What has happened to me since I left MIT is that I no longer think that macroeconometric models provide a valid lens into observing the real world, and I no longer think that Keynesianism is the One True Way. The real world is still out there, and I still think it should be our starting point for digging the mineshaft. I still respect the Old Keynesian approach of starting with observations about the world rather than starting at the bottom of the mine with a “pure” model. However, I am willing to entertain theories that differ considerably from the Old Keynesian one. Hence, PSST, which you can also read more about in my essays/papers.

The Qualifications for Fed Chair

Justin Fox writes,

So has an economics PhD basically become a prerequisite for running the Fed? “I think the answer is ‘probably yes’ these days,” former Fed vice chairman Alan Blinder — a Princeton economics professor — emailed when I asked him. “Otherwise, the Fed’s staff will run technical rings around you.”

Not if you have enough confidence in your own judgment. Paul Volcker could not have cared less about the macroeconomic models of the Fed staff. In fact, nowhere in academic economics do they teach how the central bank really operates on a day-to-day basis. For that, you have to read Marcia Stigum’s Money Market.

Pointer from Mark Thoma.

It does seem to be true that Ph.D economists are now in the saddle at the Fed. In fact, there is a non-trivial chance that Janet Yellen will be the last Fed Chair not to have Stan Fischer as part of her intellectual ancestry (she is roughly the same age as Fischer and did her dissertation under James Tobin).

A Problem with Modern Macro

David Glasner writes,

It is only after coordination failures have been excluded from the purview of macroeconomics that it became legitimate (for the sake of mathematical tractability) to deploy representative-agent models in macroeconomics, a coordination failure being tantamount, in the context of a representative agent model, to a form of irrationality on the part of the representative agent. Athreya characterizes choices about the level of aggregation as a trade-off between realism and tractability, but it seems to me that, rather than making a trade-off between realism and tractability, modern macroeconomics has simply made an a priori decision that coordination problems are not a relevant macroeconomic concern.

Pointer from Mark Thoma. In other words, the representative-agent approach in modern macro serves to eliminate what some of us think is the important reason that unemployment exists. In my book, I add

The first fundamental flaw is to to treat the production process as instantaneous. You have your capital and labor sitting there, and all you have to do is put them together to produce output. In my view, Fischer Black’s emphasis that production takes time is very important. It means that plans made months or years ago have to be reconciled with current conditions. As tastes and technologies evolve, some plans turn out to be brilliant, while others turn out to have been misguided…

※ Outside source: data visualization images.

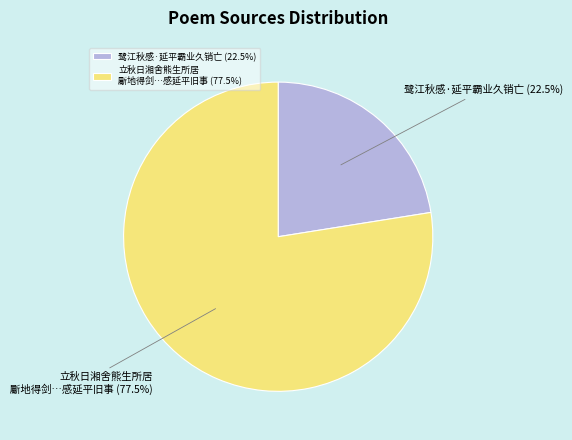

Combined, what portion of the pie is 立秋日湘舍熊生所居 斸地得剑…感延平旧事 and 鹭江秋感·延平霸业久销亡?

100.0%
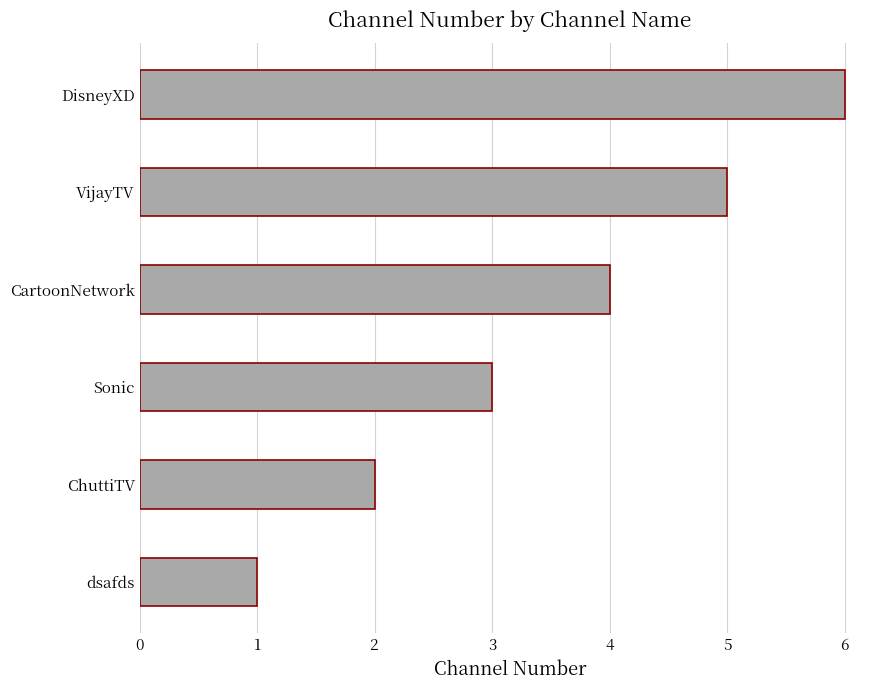

The value at CartoonNetwork is 4. True or false?

True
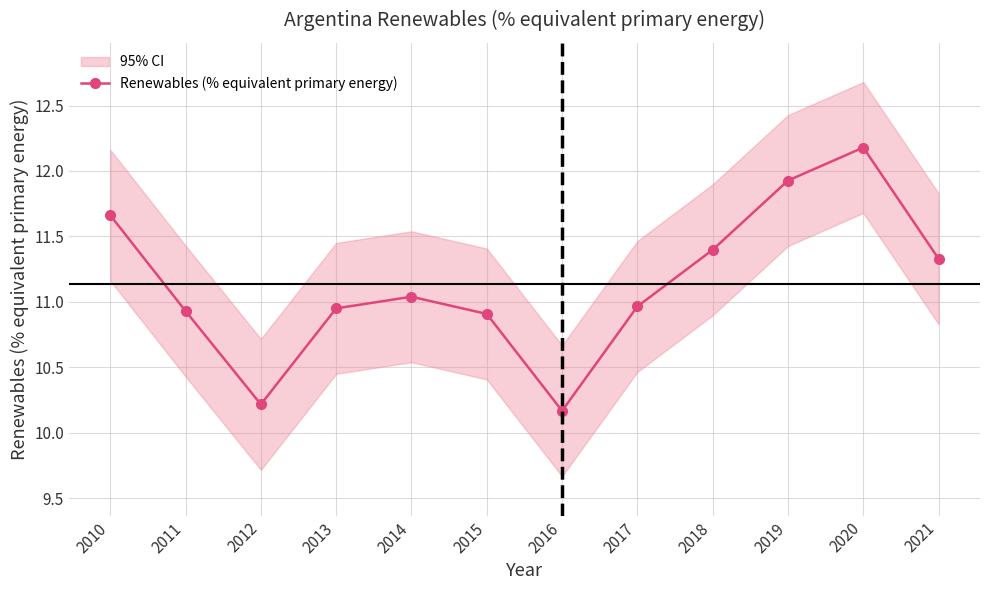

What is the sum of the values at 2013 and 2018?

22.3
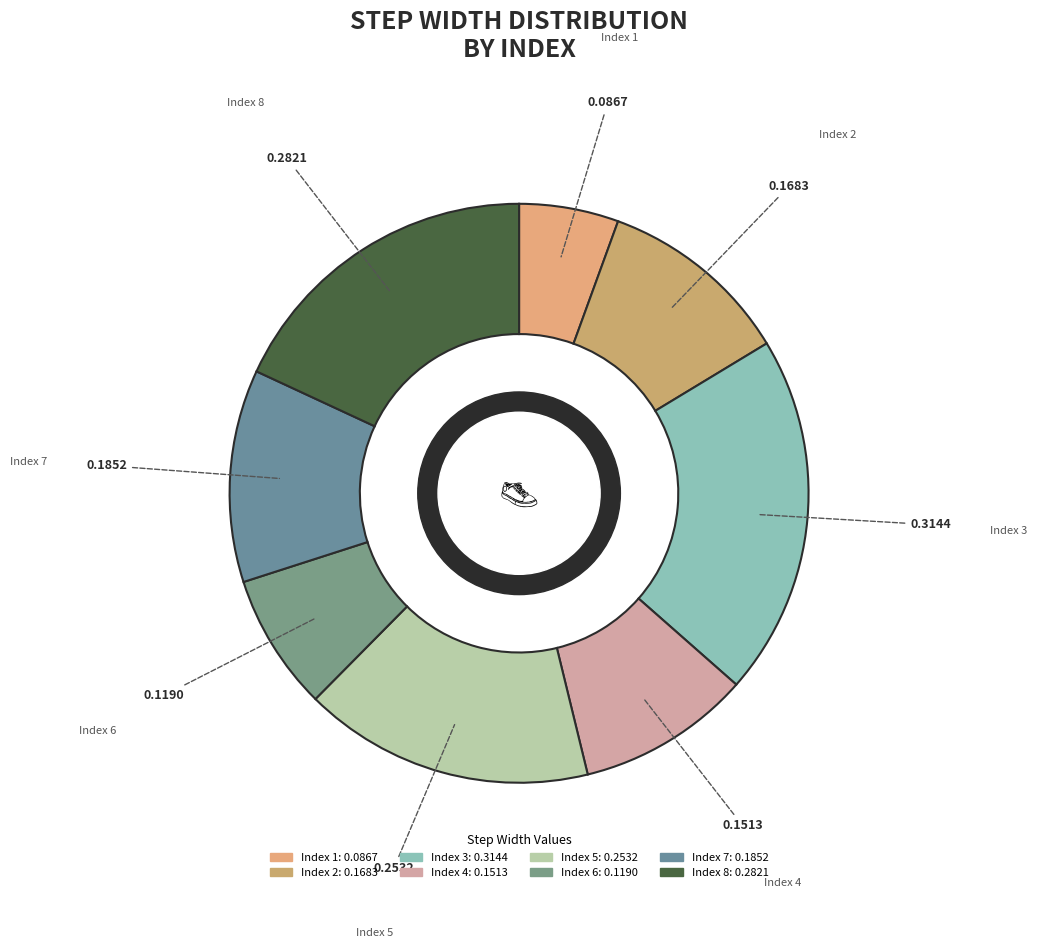

Rank the categories by value from lowest to highest.

1, 6, 4, 2, 7, 5, 8, 3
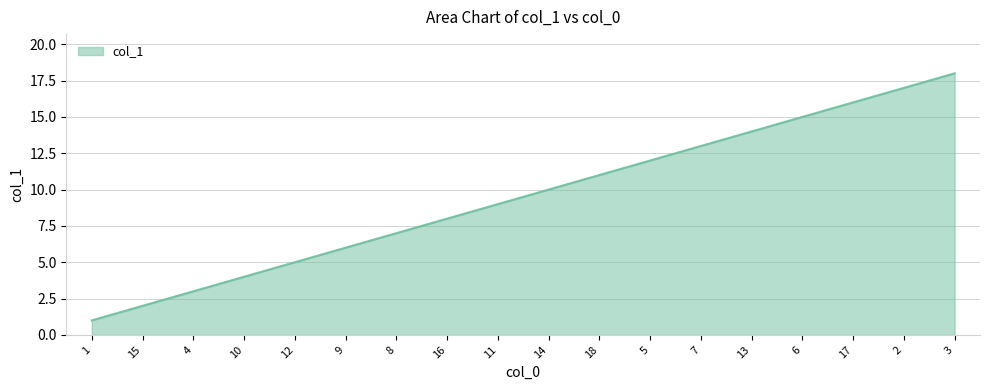

How many lines are shown in the chart?

1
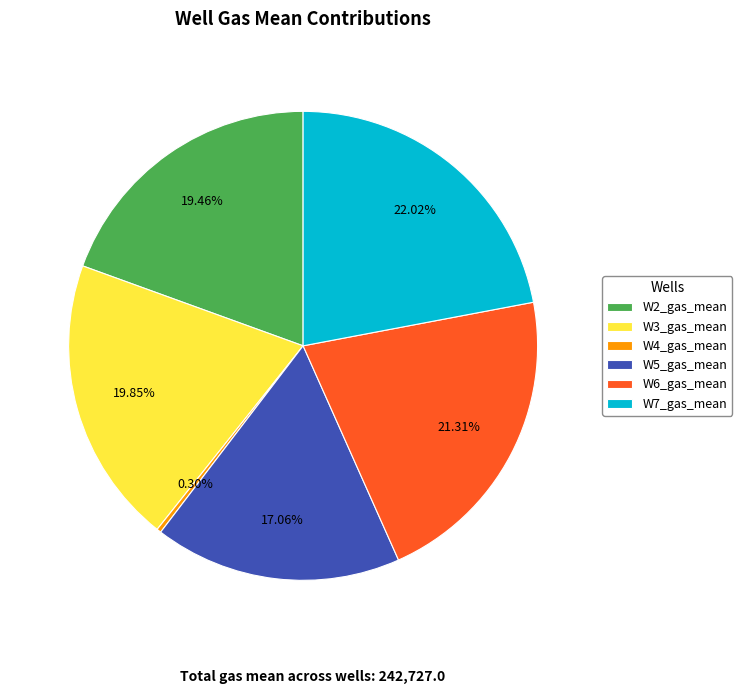

To the nearest percent, what portion does W5_gas_mean represent?

17%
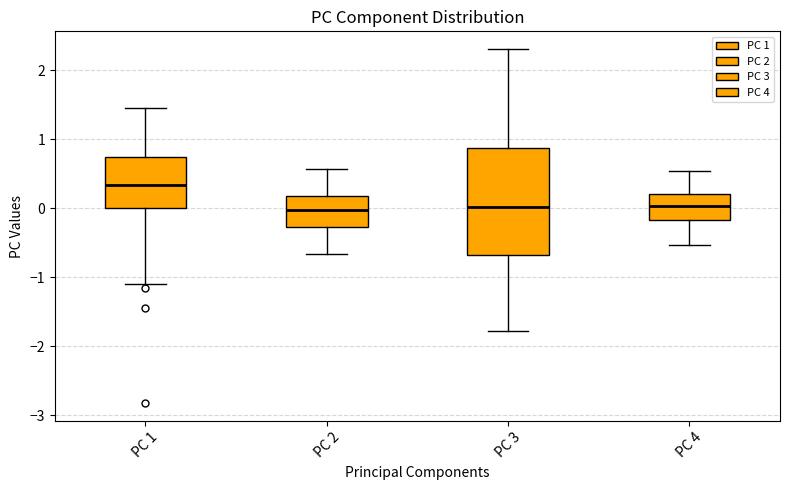

Where is the lower edge of the box for PC 4 on the y-axis? The values are not printed on the chart, so give them approximately, as read against the axis.

-0.2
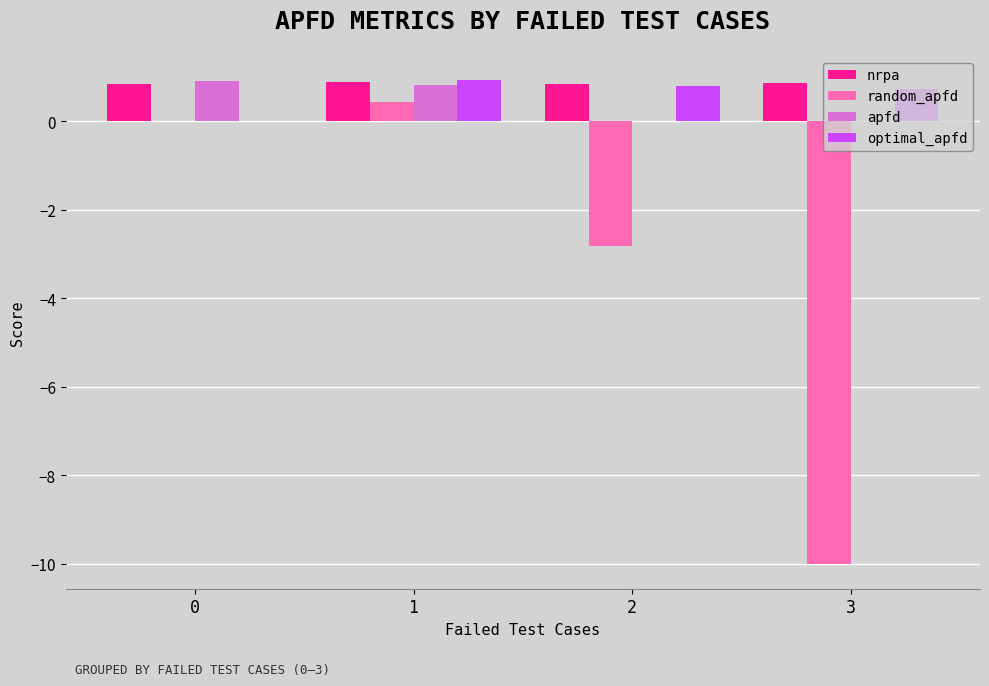

What is the sum of all apfd values?

1.7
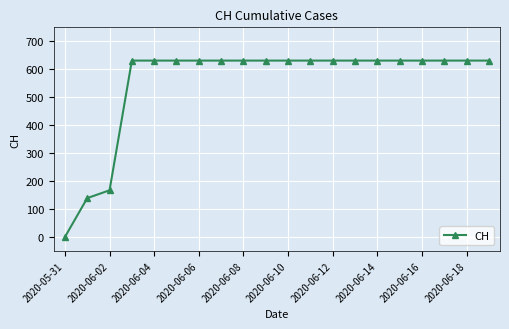

What is the greatest value displayed?

631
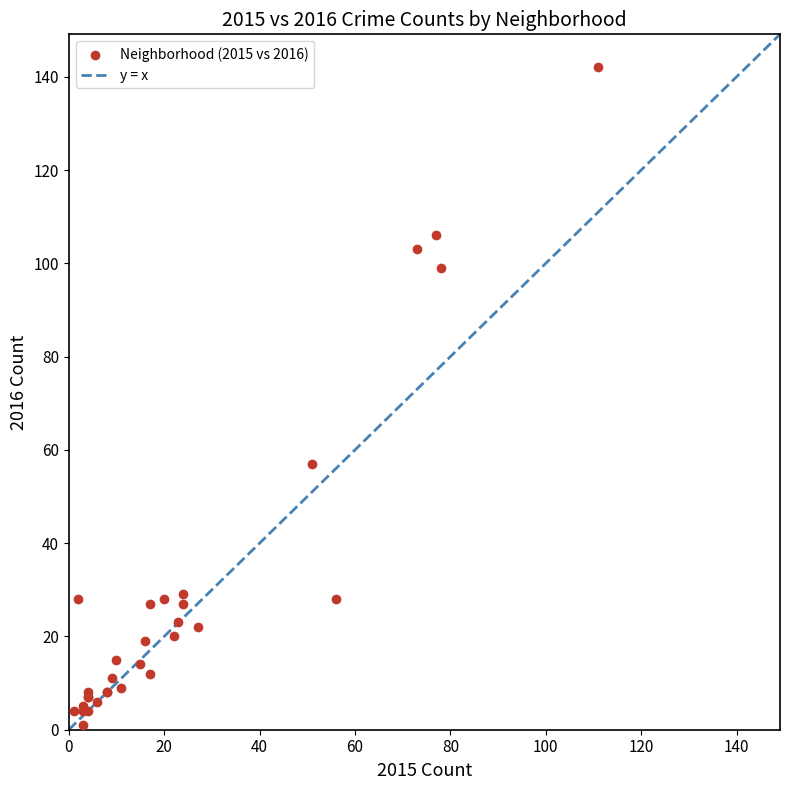

What Y value in the scatter plot is closest to 71?

57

The second flaw in mainstream macreoconomics is to ignore the time that it takes to discover successful production processes. There is a trial-and-error process at work as enterprises are launched. The fortunate few will expand, but most new firms will fail. Starting from a situation such as one that prevailed in 2009, with many previously-viable patterns of production no longer sustainable and consequently high unemployment, it takes a lot of time and effort to discover the new patterns of specialization and trade that will reveal everyone’s comparative advantage and restore full employment.

The importance of this laborious discovery process is what I think is missing from Fischer Black’s account of macroeconomics. He insists on using the term “general equilibrium,” while I believe that it is important to recognize that the economy is never in an equilibrium state. Moreover, the adjustment to changes in tastes, technology, and shocks (such as a surge in oil prices) can be long and painful.